◆ **TASK ITEM**: Excluding any images, copy all of the lines below precisely as written.

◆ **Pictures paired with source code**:
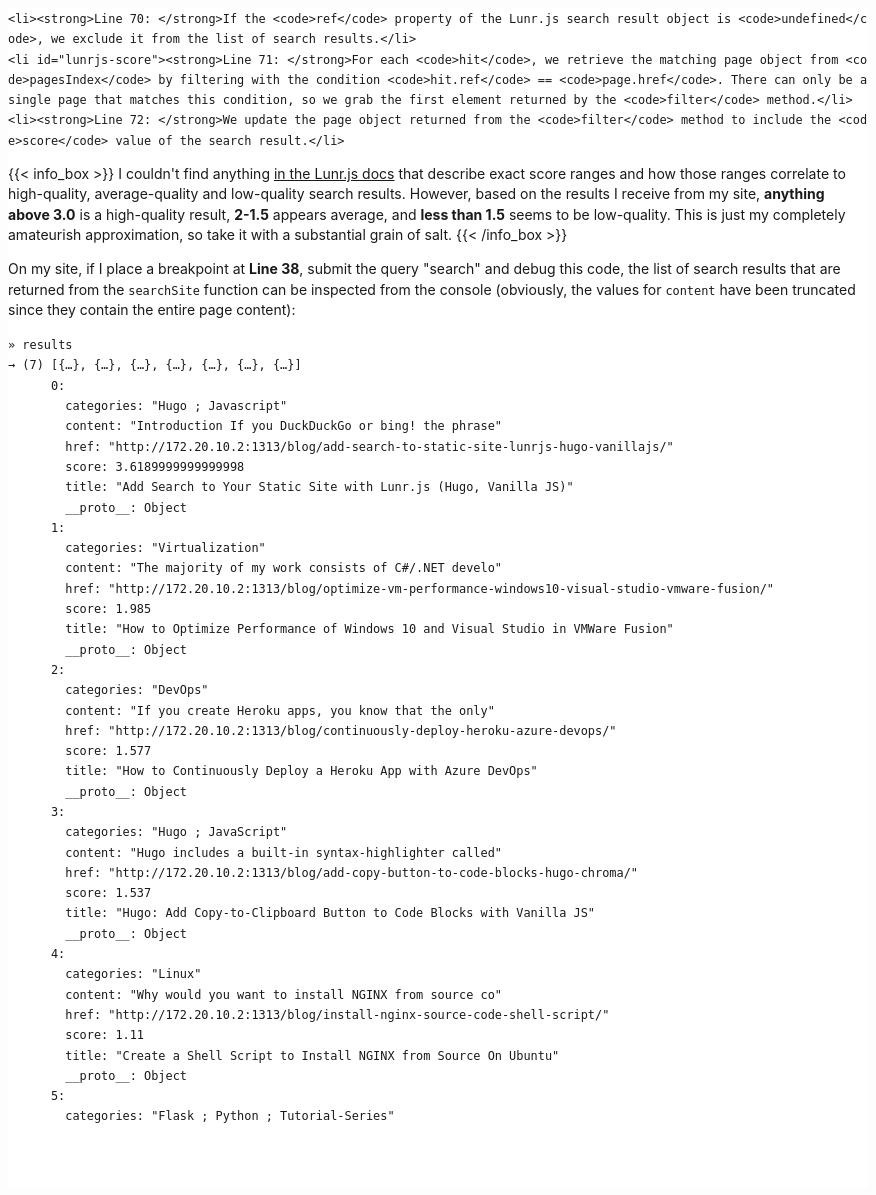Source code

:     <li><strong>Line 70: </strong>If the <code>ref</code> property of the Lunr.js search result object is <code>undefined</code>, we exclude it from the list of search results.</li>
    <li id="lunrjs-score"><strong>Line 71: </strong>For each <code>hit</code>, we retrieve the matching page object from <code>pagesIndex</code> by filtering with the condition <code>hit.ref</code> == <code>page.href</code>. There can only be a single page that matches this condition, so we grab the first element returned by the <code>filter</code> method.</li>
    <li><strong>Line 72: </strong>We update the page object returned from the <code>filter</code> method to include the <code>score</code> value of the search result.</li>
{{< info_box >}}
I couldn't find anything [in the Lunr.js docs](https://lunrjs.com/guides/searching.html#scoring) that describe exact score ranges and how those ranges correlate to high-quality, average-quality and low-quality search results. However, based on the results I receive from my site, **anything above 3.0** is a high-quality result, **2-1.5** appears average, and **less than 1.5** seems to be low-quality. This is just my completely amateurish approximation, so take it with a substantial grain of salt.
{{< /info_box >}}
  </ul>
</div>

On my site, if I place a breakpoint at **Line 38**, submit the query "search" and debug this code, the list of search results that are returned from the `searchSite` function can be inspected from the console (obviously, the values for `content` have been truncated since they contain the entire page content):

<pre><code><span class="cmd-prompt">&raquo;</span> <span class="cmd-input">results</span>
<span class="cmd-prompt">&#8594;</span> <span class="cmd-results">(7) [{…}, {…}, {…}, {…}, {…}, {…}, {…}]
      0:
        categories: "Hugo ; Javascript"
        content: "Introduction If you DuckDuckGo or bing! the phrase"
        href: "http://172.20.10.2:1313/blog/add-search-to-static-site-lunrjs-hugo-vanillajs/"
        <span class="bold-text goldenrod">score: 3.6189999999999998</span>
        title: "Add Search to Your Static Site with Lunr.js (Hugo, Vanilla JS)"
        __proto__: Object
      1:
        categories: "Virtualization"
        content: "The majority of my work consists of C#/.NET develo"
        href: "http://172.20.10.2:1313/blog/optimize-vm-performance-windows10-visual-studio-vmware-fusion/"
        <span class="bold-text goldenrod">score: 1.985</span>
        title: "How to Optimize Performance of Windows 10 and Visual Studio in VMWare Fusion"
        __proto__: Object
      2:
        categories: "DevOps"
        content: "If you create Heroku apps, you know that the only"
        href: "http://172.20.10.2:1313/blog/continuously-deploy-heroku-azure-devops/"
        <span class="bold-text goldenrod">score: 1.577</span>
        title: "How to Continuously Deploy a Heroku App with Azure DevOps"
        __proto__: Object
      3:
        categories: "Hugo ; JavaScript"
        content: "Hugo includes a built-in syntax-highlighter called"
        href: "http://172.20.10.2:1313/blog/add-copy-button-to-code-blocks-hugo-chroma/"
        <span class="bold-text goldenrod">score: 1.537</span>
        title: "Hugo: Add Copy-to-Clipboard Button to Code Blocks with Vanilla JS"
        __proto__: Object
      4:
        categories: "Linux"
        content: "Why would you want to install NGINX from source co"
        href: "http://172.20.10.2:1313/blog/install-nginx-source-code-shell-script/"
        <span class="bold-text goldenrod">score: 1.11</span>
        title: "Create a Shell Script to Install NGINX from Source On Ubuntu"
        __proto__: Object
      5:
        categories: "Flask ; Python ; Tutorial-Series"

◆ **TASK ANSWER**:
Source code

:     <li><strong>Line 70: </strong>If the <code>ref</code> property of the Lunr.js search result object is <code>undefined</code>, we exclude it from the list of search results.</li>
    <li id="lunrjs-score"><strong>Line 71: </strong>For each <code>hit</code>, we retrieve the matching page object from <code>pagesIndex</code> by filtering with the condition <code>hit.ref</code> == <code>page.href</code>. There can only be a single page that matches this condition, so we grab the first element returned by the <code>filter</code> method.</li>
    <li><strong>Line 72: </strong>We update the page object returned from the <code>filter</code> method to include the <code>score</code> value of the search result.</li>
{{< info_box >}}
I couldn't find anything [in the Lunr.js docs](https://lunrjs.com/guides/searching.html#scoring) that describe exact score ranges and how those ranges correlate to high-quality, average-quality and low-quality search results. However, based on the results I receive from my site, **anything above 3.0** is a high-quality result, **2-1.5** appears average, and **less than 1.5** seems to be low-quality. This is just my completely amateurish approximation, so take it with a substantial grain of salt.
{{< /info_box >}}
  </ul>
</div>

On my site, if I place a breakpoint at **Line 38**, submit the query "search" and debug this code, the list of search results that are returned from the `searchSite` function can be inspected from the console (obviously, the values for `content` have been truncated since they contain the entire page content):

<pre><code><span class="cmd-prompt">&raquo;</span> <span class="cmd-input">results</span>
<span class="cmd-prompt">&#8594;</span> <span class="cmd-results">(7) [{…}, {…}, {…}, {…}, {…}, {…}, {…}]
      0:
        categories: "Hugo ; Javascript"
        content: "Introduction If you DuckDuckGo or bing! the phrase"
        href: "http://172.20.10.2:1313/blog/add-search-to-static-site-lunrjs-hugo-vanillajs/"
        <span class="bold-text goldenrod">score: 3.6189999999999998</span>
        title: "Add Search to Your Static Site with Lunr.js (Hugo, Vanilla JS)"
        __proto__: Object
      1:
        categories: "Virtualization"
        content: "The majority of my work consists of C#/.NET develo"
        href: "http://172.20.10.2:1313/blog/optimize-vm-performance-windows10-visual-studio-vmware-fusion/"
        <span class="bold-text goldenrod">score: 1.985</span>
        title: "How to Optimize Performance of Windows 10 and Visual Studio in VMWare Fusion"
        __proto__: Object
      2:
        categories: "DevOps"
        content: "If you create Heroku apps, you know that the only"
        href: "http://172.20.10.2:1313/blog/continuously-deploy-heroku-azure-devops/"
        <span class="bold-text goldenrod">score: 1.577</span>
        title: "How to Continuously Deploy a Heroku App with Azure DevOps"
        __proto__: Object
      3:
        categories: "Hugo ; JavaScript"
        content: "Hugo includes a built-in syntax-highlighter called"
        href: "http://172.20.10.2:1313/blog/add-copy-button-to-code-blocks-hugo-chroma/"
        <span class="bold-text goldenrod">score: 1.537</span>
        title: "Hugo: Add Copy-to-Clipboard Button to Code Blocks with Vanilla JS"
        __proto__: Object
      4:
        categories: "Linux"
        content: "Why would you want to install NGINX from source co"
        href: "http://172.20.10.2:1313/blog/install-nginx-source-code-shell-script/"
        <span class="bold-text goldenrod">score: 1.11</span>
        title: "Create a Shell Script to Install NGINX from Source On Ubuntu"
        __proto__: Object
      5:
        categories: "Flask ; Python ; Tutorial-Series"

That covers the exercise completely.